Fabric wireless exists in real Catalyst Center deployments, but ENCOR v1.2 no longer has a wireless study domain. Do not turn this objective into a WLAN, RF, or client-roaming study block. Keep the target on border nodes, fusion or external routers, shared services, firewalls, WAN and data center handoff, route leaking, policy handoff, and where the overlay ends.

The main handoff points

Fabric edge nodes connect endpoints inside the fabric. Border nodes connect the fabric to networks outside the fabric. Control plane nodes know endpoint mappings. Fusion or external routers often connect fabric virtual networks to shared services, firewalls, WAN, or data center networks.

The clean rule: keep the fabric boundary explicit.

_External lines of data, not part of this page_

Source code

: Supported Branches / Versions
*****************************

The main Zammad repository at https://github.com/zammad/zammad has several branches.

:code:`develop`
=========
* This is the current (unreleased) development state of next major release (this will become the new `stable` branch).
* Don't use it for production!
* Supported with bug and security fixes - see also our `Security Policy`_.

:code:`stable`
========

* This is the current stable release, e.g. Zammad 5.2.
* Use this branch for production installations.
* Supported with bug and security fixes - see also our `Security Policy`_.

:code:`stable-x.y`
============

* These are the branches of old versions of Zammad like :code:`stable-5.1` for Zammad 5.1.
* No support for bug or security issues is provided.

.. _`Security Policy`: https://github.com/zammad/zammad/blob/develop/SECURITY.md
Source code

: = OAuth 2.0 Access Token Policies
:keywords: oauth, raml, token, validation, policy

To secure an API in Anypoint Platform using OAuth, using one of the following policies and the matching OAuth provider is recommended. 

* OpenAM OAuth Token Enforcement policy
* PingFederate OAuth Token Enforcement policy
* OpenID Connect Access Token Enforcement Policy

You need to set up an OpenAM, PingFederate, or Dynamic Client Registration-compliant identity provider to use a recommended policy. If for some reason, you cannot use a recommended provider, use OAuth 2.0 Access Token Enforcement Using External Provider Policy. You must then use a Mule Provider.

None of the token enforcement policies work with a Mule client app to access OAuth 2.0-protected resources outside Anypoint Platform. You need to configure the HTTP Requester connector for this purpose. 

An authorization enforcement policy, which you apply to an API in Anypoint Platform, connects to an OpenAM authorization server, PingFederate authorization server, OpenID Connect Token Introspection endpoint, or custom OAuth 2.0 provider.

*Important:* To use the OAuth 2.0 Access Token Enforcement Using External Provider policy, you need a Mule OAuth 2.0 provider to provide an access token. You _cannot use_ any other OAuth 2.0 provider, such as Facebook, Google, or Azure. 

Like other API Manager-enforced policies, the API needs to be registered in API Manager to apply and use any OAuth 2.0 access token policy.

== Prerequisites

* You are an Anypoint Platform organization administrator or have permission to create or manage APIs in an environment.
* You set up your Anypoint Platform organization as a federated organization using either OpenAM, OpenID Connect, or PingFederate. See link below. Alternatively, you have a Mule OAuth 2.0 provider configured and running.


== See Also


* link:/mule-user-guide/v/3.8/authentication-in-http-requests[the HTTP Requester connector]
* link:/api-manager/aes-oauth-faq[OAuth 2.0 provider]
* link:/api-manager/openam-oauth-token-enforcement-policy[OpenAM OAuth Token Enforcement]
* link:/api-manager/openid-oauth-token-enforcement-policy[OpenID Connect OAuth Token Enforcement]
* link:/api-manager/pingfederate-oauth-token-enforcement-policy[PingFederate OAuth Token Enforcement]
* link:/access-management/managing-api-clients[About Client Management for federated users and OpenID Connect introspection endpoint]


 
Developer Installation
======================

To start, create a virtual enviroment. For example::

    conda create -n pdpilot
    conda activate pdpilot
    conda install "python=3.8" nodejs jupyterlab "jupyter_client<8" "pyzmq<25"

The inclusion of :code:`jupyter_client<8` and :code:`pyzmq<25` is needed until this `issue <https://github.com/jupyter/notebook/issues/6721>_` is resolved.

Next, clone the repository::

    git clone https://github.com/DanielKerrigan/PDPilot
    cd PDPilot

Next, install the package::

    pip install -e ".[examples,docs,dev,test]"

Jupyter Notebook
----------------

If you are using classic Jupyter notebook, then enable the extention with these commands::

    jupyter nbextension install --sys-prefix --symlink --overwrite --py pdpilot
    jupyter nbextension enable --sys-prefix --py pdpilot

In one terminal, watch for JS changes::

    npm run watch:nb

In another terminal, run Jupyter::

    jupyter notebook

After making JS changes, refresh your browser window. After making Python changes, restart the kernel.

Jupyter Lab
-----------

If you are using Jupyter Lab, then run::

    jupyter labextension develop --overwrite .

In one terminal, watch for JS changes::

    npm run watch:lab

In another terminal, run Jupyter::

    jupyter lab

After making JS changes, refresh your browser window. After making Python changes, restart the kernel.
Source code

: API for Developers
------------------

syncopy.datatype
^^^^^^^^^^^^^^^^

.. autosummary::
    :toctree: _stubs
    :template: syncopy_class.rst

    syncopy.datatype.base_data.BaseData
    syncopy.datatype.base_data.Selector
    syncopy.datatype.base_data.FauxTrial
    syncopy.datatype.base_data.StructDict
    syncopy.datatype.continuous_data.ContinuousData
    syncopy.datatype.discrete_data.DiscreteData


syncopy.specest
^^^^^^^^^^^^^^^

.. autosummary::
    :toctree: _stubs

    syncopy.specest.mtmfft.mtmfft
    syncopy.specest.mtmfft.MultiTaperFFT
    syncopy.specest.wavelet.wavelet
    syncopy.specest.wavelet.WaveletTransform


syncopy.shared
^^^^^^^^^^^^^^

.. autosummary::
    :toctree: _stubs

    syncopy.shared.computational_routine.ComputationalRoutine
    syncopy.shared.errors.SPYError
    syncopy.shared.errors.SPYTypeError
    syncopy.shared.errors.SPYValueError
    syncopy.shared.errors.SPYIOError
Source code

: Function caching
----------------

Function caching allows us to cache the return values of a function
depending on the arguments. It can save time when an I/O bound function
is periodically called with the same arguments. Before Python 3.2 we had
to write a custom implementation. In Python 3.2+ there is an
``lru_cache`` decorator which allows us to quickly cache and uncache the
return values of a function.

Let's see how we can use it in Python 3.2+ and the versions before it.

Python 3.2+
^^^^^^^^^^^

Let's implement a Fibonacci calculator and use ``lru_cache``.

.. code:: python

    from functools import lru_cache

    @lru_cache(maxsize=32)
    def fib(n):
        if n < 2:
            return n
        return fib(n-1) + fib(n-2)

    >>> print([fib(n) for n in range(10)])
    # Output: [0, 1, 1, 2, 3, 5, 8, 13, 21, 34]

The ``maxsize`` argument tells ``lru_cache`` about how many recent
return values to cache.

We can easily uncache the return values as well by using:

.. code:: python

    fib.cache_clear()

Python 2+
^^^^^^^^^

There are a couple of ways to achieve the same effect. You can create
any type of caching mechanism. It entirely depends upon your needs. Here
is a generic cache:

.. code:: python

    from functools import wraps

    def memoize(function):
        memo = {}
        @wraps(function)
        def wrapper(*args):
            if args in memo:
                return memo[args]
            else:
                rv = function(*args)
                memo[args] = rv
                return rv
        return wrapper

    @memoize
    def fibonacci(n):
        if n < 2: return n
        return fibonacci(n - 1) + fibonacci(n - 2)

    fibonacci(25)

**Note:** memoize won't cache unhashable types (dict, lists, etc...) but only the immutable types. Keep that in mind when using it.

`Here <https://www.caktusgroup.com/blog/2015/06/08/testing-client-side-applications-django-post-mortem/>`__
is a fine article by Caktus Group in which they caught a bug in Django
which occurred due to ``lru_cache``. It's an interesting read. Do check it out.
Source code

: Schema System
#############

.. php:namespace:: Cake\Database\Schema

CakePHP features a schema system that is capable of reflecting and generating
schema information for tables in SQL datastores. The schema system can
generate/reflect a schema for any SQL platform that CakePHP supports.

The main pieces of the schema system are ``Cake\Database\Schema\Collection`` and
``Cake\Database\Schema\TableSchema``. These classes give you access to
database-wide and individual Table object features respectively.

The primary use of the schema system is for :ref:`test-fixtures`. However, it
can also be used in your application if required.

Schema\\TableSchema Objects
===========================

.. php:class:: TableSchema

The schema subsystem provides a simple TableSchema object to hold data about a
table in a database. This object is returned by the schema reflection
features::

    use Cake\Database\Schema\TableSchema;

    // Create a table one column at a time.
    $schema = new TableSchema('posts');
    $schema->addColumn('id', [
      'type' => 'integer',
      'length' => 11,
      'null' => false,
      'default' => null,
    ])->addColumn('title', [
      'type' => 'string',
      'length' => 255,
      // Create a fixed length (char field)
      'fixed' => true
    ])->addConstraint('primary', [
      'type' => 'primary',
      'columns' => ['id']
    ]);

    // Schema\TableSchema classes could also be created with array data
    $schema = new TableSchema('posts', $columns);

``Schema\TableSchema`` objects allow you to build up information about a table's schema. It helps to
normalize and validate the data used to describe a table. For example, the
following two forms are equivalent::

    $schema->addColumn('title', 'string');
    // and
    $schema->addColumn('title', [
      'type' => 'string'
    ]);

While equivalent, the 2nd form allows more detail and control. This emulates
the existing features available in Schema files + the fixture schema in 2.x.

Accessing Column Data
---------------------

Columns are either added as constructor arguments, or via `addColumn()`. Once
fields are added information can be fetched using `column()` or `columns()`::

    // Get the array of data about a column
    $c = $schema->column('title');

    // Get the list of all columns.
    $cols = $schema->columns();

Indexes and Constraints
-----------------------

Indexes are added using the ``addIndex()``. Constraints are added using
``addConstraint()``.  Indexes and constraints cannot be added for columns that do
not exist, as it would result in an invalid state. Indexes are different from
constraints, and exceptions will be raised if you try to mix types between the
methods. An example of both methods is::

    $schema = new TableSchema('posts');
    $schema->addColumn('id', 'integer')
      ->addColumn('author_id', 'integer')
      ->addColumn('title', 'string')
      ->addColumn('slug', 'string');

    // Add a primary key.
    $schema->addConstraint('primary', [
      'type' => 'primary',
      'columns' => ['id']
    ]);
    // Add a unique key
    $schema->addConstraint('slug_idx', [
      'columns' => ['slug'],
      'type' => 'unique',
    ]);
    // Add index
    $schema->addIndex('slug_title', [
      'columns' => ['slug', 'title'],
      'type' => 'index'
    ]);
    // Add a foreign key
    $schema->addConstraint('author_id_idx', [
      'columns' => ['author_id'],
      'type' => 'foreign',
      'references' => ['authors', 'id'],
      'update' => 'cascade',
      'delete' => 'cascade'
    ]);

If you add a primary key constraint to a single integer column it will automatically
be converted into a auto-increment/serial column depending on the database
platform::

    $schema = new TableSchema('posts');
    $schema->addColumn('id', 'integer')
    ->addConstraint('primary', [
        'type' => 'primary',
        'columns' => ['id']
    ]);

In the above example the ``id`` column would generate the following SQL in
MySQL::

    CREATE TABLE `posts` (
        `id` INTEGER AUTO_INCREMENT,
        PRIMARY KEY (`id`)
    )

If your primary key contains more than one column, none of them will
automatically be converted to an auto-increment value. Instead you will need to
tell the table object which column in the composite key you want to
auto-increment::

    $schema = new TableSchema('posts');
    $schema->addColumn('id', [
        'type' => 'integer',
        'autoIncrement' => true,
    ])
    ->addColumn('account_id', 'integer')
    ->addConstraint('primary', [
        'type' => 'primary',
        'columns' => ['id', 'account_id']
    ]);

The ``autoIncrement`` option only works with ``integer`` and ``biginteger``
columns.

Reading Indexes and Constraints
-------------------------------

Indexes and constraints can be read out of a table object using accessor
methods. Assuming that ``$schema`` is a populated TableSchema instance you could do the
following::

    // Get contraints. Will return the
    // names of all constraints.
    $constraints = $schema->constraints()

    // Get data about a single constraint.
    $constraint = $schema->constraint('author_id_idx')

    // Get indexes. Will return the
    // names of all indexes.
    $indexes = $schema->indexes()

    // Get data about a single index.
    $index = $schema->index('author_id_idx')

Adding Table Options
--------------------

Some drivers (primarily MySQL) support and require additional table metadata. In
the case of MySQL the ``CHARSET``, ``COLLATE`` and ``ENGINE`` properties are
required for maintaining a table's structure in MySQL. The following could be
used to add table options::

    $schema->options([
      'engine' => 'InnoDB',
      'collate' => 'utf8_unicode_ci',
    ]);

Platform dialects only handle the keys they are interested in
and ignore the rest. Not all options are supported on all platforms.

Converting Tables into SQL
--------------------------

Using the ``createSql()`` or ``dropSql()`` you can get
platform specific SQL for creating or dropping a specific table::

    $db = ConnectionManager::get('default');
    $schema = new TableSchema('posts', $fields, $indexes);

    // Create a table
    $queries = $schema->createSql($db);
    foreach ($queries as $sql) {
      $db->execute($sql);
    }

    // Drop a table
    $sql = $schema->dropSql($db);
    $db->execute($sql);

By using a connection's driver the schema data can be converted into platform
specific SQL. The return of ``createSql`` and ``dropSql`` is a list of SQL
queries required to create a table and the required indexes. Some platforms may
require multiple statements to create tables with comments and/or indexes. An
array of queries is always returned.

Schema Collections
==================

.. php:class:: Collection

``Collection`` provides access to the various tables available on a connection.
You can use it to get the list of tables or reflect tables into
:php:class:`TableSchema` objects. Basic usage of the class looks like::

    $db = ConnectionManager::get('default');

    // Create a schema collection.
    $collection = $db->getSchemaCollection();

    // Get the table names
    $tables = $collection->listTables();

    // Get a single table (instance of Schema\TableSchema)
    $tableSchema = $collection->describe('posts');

Know where overlay traffic ends and normal routing begins.

Common interop patterns

  • Fabric to WAN: border nodes advertise fabric routes or summaries toward the WAN.
  • Fabric to data center: traffic leaves through border nodes, often through firewalls or fusion routers.
  • Fabric to shared services: route leaking may be used so multiple virtual networks can reach DNS, DHCP, identity, or management services.
  • Fabric to legacy campus: use routed handoffs where possible. Avoid stretching Layer 2 unless there is a strong reason and a clear risk plan.
  • Optional production context: if a real deployment includes fabric wireless, wireless clients may participate in the same policy model, but that is context here, not a core ENCOR v1.2 wireless objective.

Example: external VRF handoff

This is a simplified traditional router example for the outside edge. The point is not that you manually build SD-Access this way; the point is to recognize the handoff between segmented fabric networks and normal routing.

Do not over-rotate into MPLS VPN or MP-BGP route-target implementation unless your lab requires it. The blueprint verb is interoperability. The high-value skill is tracing the path across the fabric boundary and identifying which routing table, policy point, and handoff device is responsible.

vrf definition USERS
 rd 65000:10
 address-family ipv4
  route-target export 65000:10
  route-target import 65000:10

interface GigabitEthernet0/0/1.10
 description USERS handoff from fabric border
 encapsulation dot1Q 10
 vrf forwarding USERS
 ip address 10.255.10.2 255.255.255.252

router ospf 10 vrf USERS
 router-id 10.255.10.2
 network 10.255.10.0 0.0.0.3 area 0

Verify the handoff:

show ip route vrf USERS
show ip ospf neighbor vrf USERS
show access-lists
traceroute vrf USERS 10.50.50.10

Lab: migration thinking

Draw a traditional campus with VLAN 10 users, VLAN 20 voice, a firewall, and a WAN edge. Now migrate only VLAN 10 into SD-Access. Keep voice traditional. Write the route path from a fabric user to DNS, to the internet, and to a legacy printer.

The winning answer names the border, the external routing table, the policy point, and the verification command.

Exam traps

Do not assume fabric endpoints can reach outside networks automatically. Border design matters. Do not assume every legacy VLAN should be stretched. Do not forget shared services. DHCP, DNS, identity, logging, and management access must be reachable before users care that the fabric is elegant.